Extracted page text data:
*** Begin section ***

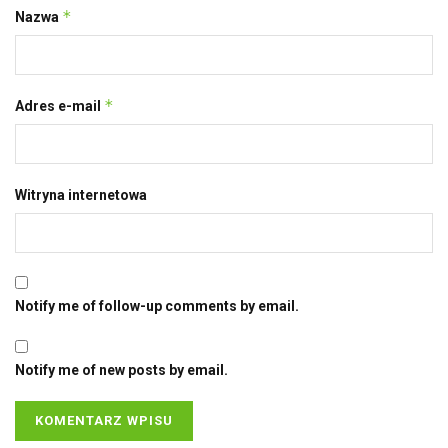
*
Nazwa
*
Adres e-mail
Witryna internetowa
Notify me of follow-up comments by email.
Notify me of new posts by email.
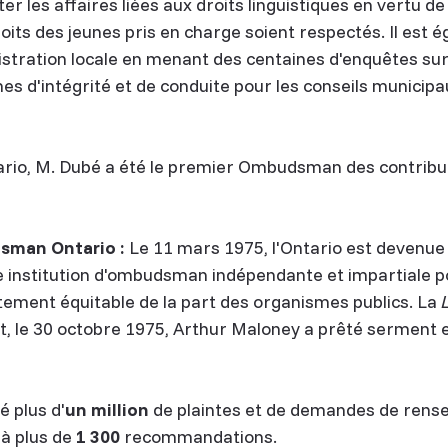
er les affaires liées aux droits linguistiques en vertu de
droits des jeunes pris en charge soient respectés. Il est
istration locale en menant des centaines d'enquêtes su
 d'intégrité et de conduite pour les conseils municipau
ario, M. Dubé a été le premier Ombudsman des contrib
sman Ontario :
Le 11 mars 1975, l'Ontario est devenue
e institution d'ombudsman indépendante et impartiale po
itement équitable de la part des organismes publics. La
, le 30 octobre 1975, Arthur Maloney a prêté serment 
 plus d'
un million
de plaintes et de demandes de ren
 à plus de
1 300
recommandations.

*** End section ***

EXERCISE INSTRUCTIONS: Keep only the lines from the one containing "itement équitable de" through the final line of the records, and transcribe them exactly.

RESULT OF THE EXERCISE:
itement équitable de la part des organismes publics. La
, le 30 octobre 1975, Arthur Maloney a prêté serment 
 plus d'
un million
de plaintes et de demandes de ren
 à plus de
1 300
recommandations.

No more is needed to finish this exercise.